CN: There is absolutely a risk of that, and it doesn’t matter whether you’re private or public sector, the here and now is very important. It’s no good coming up with something that's going to take five years in a private sector organisation that may be gone in two years because its bottom line has been affected. So you have to multi-skill and I think even more so now because HR, as a support service, as the backbone often is shrinking in organisations.
So for me the most senior person within HR has to be supported by people that want to do that change, that know as a profession you've got to deal with the here and now because you have to be sustainable, but you have got to keep pushing at the boundaries and getting people to realise if we don't do x this is what’s going to happen.
So recruitment is a good example. You could do mass recruitment and basically get people on seats but actually are they the long term sustainability? What is it you need? What behaviours do you need to be a sustainable organisation?
NC: So where’s it going in the future? Is this a good discipline to be in?
LH: I think so. It’s certainly not going to become irrelevant, far from it. The challenge is growing enough people with the awareness of what it involves and with the skills to contribute, whether they’re people in HR or L&D roles who adopt and OD mindset, approach their day to day work in that way, it’s not going to go away, if anything through every aspect of the HR function it’s possible to do this agile way of approaching OD which is take two steps forward, reflect, what works, take forward and grow from there, bit by bit.

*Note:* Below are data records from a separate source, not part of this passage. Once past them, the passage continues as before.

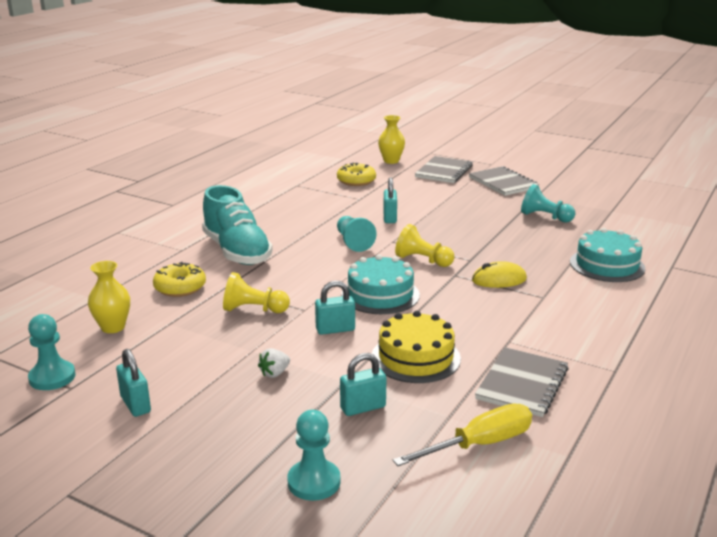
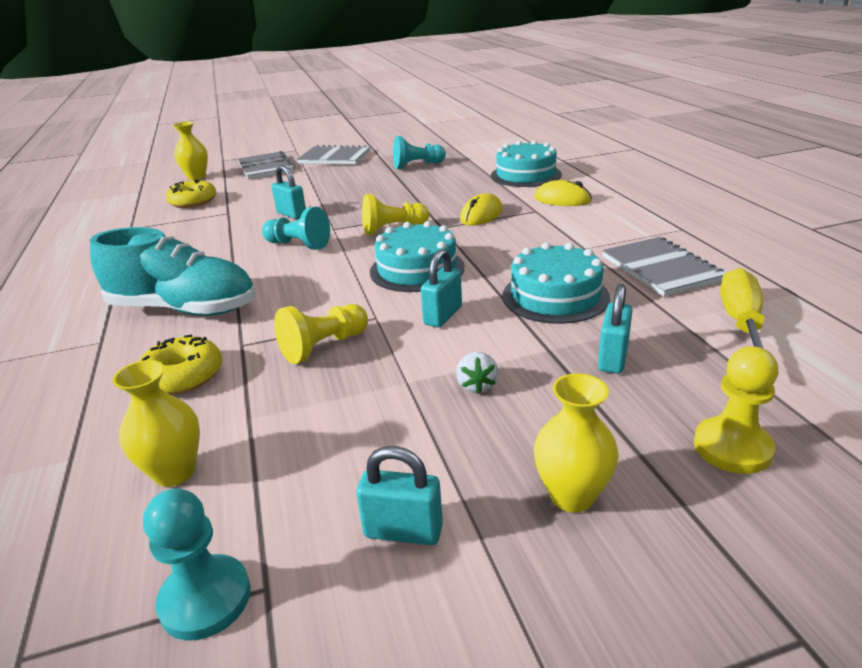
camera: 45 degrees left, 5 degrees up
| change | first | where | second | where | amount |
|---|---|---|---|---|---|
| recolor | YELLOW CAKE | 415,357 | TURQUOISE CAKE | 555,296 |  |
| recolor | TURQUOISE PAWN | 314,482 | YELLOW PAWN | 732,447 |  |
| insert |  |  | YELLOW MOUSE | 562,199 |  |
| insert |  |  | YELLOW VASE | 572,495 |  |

Build your allies. Start to create momentum, start to produce some results. And if you've got two or three choices, choose the one that’s likeliest to produce future benefits as well as the present benefits.
CN: And I think for me, from a professional point of view are the HR profession able to work in the ambiguity that's needed going forward? And I think that's a critical thing that we need to reflect on personally as to whether you can look to see what you don't know is out there and work and work in that risk-based approach because you do not know what’s coming round the corner. And as the professional person you've got to be able to give confidence both to employees and managers that don't worry there is a solution to this. We may have to work out a few things but ultimately there is a way of getting through it. So being able to work in ambiguity to me is critical.
NC: Okay well that seems a good point to end on. We’re coming to the end of our time on this so what can we take away? Well it’s been said many times that people don't so much dislike change they dislike being changed, so it must follow that good OD is about evolving an organisation’s architecture, as we’ve heard, so people can see what they do and how they do it does matter, and come to embrace change instead of fighting it.